Exercise task:
Copy all of the data below word for word, but leave the pictures out of your copy.
□ □ □ □
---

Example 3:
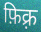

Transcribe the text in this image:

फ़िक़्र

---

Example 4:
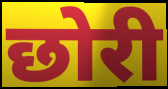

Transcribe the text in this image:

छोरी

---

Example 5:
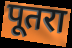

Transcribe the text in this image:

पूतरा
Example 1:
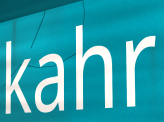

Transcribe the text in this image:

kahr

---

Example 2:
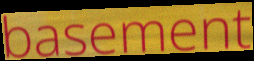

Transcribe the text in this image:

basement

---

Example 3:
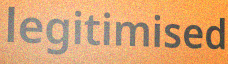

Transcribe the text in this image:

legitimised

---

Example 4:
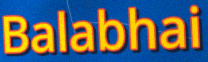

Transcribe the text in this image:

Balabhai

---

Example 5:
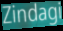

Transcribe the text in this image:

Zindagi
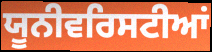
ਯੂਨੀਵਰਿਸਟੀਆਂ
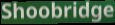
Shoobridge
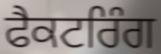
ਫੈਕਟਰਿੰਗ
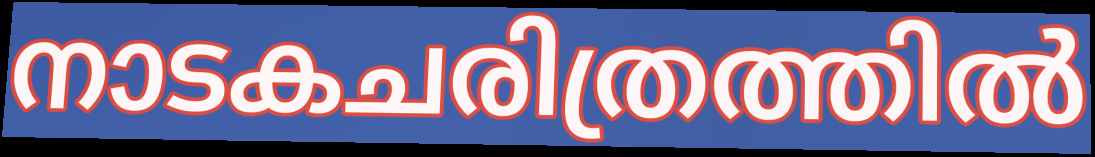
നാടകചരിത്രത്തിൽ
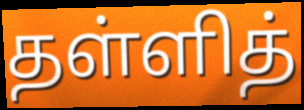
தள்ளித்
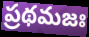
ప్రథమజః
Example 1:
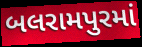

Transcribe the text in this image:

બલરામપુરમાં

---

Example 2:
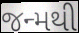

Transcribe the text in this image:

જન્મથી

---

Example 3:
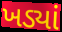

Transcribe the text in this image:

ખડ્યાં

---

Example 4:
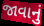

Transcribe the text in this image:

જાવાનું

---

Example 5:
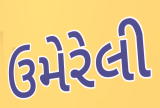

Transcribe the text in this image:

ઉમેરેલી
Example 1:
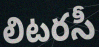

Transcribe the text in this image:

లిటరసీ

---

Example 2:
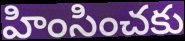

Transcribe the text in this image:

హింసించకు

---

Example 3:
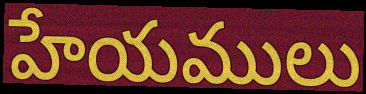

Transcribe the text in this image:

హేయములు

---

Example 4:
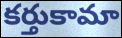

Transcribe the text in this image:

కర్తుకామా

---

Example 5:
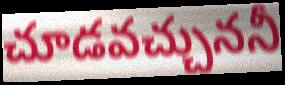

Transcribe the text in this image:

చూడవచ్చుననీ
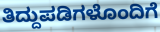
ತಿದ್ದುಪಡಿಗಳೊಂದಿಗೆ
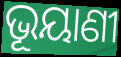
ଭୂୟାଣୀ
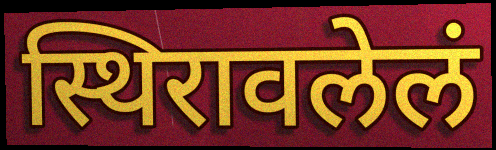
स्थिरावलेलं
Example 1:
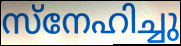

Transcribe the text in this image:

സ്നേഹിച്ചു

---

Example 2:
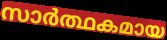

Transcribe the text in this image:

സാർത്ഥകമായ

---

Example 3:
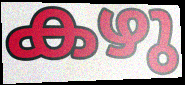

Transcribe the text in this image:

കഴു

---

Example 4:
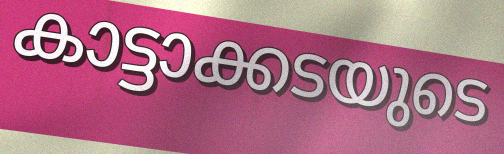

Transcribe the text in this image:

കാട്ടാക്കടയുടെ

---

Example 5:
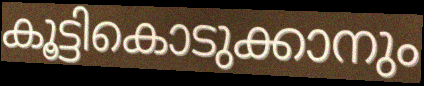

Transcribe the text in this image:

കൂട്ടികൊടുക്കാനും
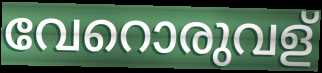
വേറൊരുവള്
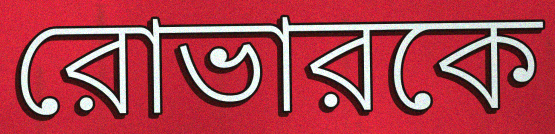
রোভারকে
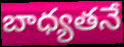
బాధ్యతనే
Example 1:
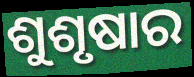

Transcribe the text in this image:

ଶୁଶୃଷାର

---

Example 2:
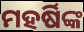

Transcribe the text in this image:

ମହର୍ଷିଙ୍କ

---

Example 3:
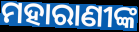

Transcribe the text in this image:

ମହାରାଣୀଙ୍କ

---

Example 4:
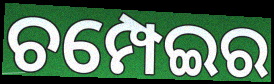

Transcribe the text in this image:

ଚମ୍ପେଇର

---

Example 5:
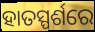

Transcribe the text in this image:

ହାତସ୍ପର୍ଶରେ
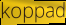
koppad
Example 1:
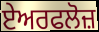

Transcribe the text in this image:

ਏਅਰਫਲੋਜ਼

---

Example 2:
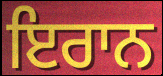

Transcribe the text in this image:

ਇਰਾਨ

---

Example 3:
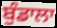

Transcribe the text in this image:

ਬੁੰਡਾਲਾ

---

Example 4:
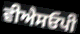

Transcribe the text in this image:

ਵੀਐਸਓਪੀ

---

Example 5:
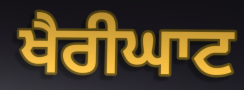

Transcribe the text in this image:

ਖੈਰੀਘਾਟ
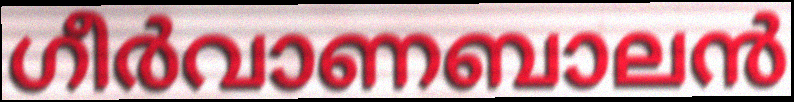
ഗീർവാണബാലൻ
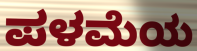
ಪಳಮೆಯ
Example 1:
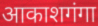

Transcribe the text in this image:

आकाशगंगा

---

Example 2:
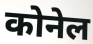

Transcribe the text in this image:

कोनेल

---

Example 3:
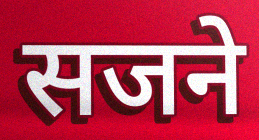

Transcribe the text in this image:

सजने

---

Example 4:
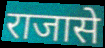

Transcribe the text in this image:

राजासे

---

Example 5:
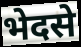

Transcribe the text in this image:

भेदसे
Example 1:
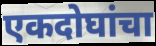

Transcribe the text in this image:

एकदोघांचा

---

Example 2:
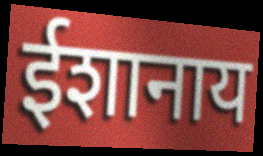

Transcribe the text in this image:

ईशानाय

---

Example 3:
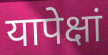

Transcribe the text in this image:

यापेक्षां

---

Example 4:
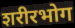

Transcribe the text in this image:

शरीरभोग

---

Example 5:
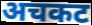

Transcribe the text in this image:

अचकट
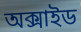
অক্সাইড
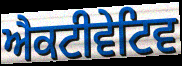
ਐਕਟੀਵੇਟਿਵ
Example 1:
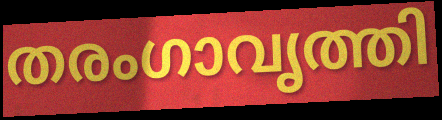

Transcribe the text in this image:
□ □ □ □
Completed task:
---

Example 3:

Transcribe the text in this image:

फ़िक़्र

---

Example 4:

Transcribe the text in this image:

छोरी

---

Example 5:

Transcribe the text in this image:

पूतरा
Example 1:

Transcribe the text in this image:

kahr

---

Example 2:

Transcribe the text in this image:

basement

---

Example 3:

Transcribe the text in this image:

legitimised

---

Example 4:

Transcribe the text in this image:

Balabhai

---

Example 5:

Transcribe the text in this image:

Zindagi
ਯੂਨੀਵਰਿਸਟੀਆਂ
Shoobridge
ਫੈਕਟਰਿੰਗ
നാടകചരിത്രത്തിൽ
தள்ளித்
ప్రథమజః
Example 1:

Transcribe the text in this image:

બલરામપુરમાં

---

Example 2:

Transcribe the text in this image:

જન્મથી

---

Example 3:

Transcribe the text in this image:

ખડ્યાં

---

Example 4:

Transcribe the text in this image:

જાવાનું

---

Example 5:

Transcribe the text in this image:

ઉમેરેલી
Example 1:

Transcribe the text in this image:

లిటరసీ

---

Example 2:

Transcribe the text in this image:

హింసించకు

---

Example 3:

Transcribe the text in this image:

హేయములు

---

Example 4:

Transcribe the text in this image:

కర్తుకామా

---

Example 5:

Transcribe the text in this image:

చూడవచ్చుననీ
ತಿದ್ದುಪಡಿಗಳೊಂದಿಗೆ
ଭୂୟାଣୀ
स्थिरावलेलं
Example 1:

Transcribe the text in this image:

സ്നേഹിച്ചു

---

Example 2:

Transcribe the text in this image:

സാർത്ഥകമായ

---

Example 3:

Transcribe the text in this image:

കഴു

---

Example 4:

Transcribe the text in this image:

കാട്ടാക്കടയുടെ

---

Example 5:

Transcribe the text in this image:

കൂട്ടികൊടുക്കാനും
വേറൊരുവള്
রোভারকে
బాధ్యతనే
Example 1:

Transcribe the text in this image:

ଶୁଶୃଷାର

---

Example 2:

Transcribe the text in this image:

ମହର୍ଷିଙ୍କ

---

Example 3:

Transcribe the text in this image:

ମହାରାଣୀଙ୍କ

---

Example 4:

Transcribe the text in this image:

ଚମ୍ପେଇର

---

Example 5:

Transcribe the text in this image:

ହାତସ୍ପର୍ଶରେ
koppad
Example 1:

Transcribe the text in this image:

ਏਅਰਫਲੋਜ਼

---

Example 2:

Transcribe the text in this image:

ਇਰਾਨ

---

Example 3:

Transcribe the text in this image:

ਬੁੰਡਾਲਾ

---

Example 4:

Transcribe the text in this image:

ਵੀਐਸਓਪੀ

---

Example 5:

Transcribe the text in this image:

ਖੈਰੀਘਾਟ
ഗീർവാണബാലൻ
ಪಳಮೆಯ
Example 1:

Transcribe the text in this image:

आकाशगंगा

---

Example 2:

Transcribe the text in this image:

कोनेल

---

Example 3:

Transcribe the text in this image:

सजने

---

Example 4:

Transcribe the text in this image:

राजासे

---

Example 5:

Transcribe the text in this image:

भेदसे
Example 1:

Transcribe the text in this image:

एकदोघांचा

---

Example 2:

Transcribe the text in this image:

ईशानाय

---

Example 3:

Transcribe the text in this image:

यापेक्षां

---

Example 4:

Transcribe the text in this image:

शरीरभोग

---

Example 5:

Transcribe the text in this image:

अचकट
অক্সাইড
ਐਕਟੀਵੇਟਿਵ
Example 1:

Transcribe the text in this image:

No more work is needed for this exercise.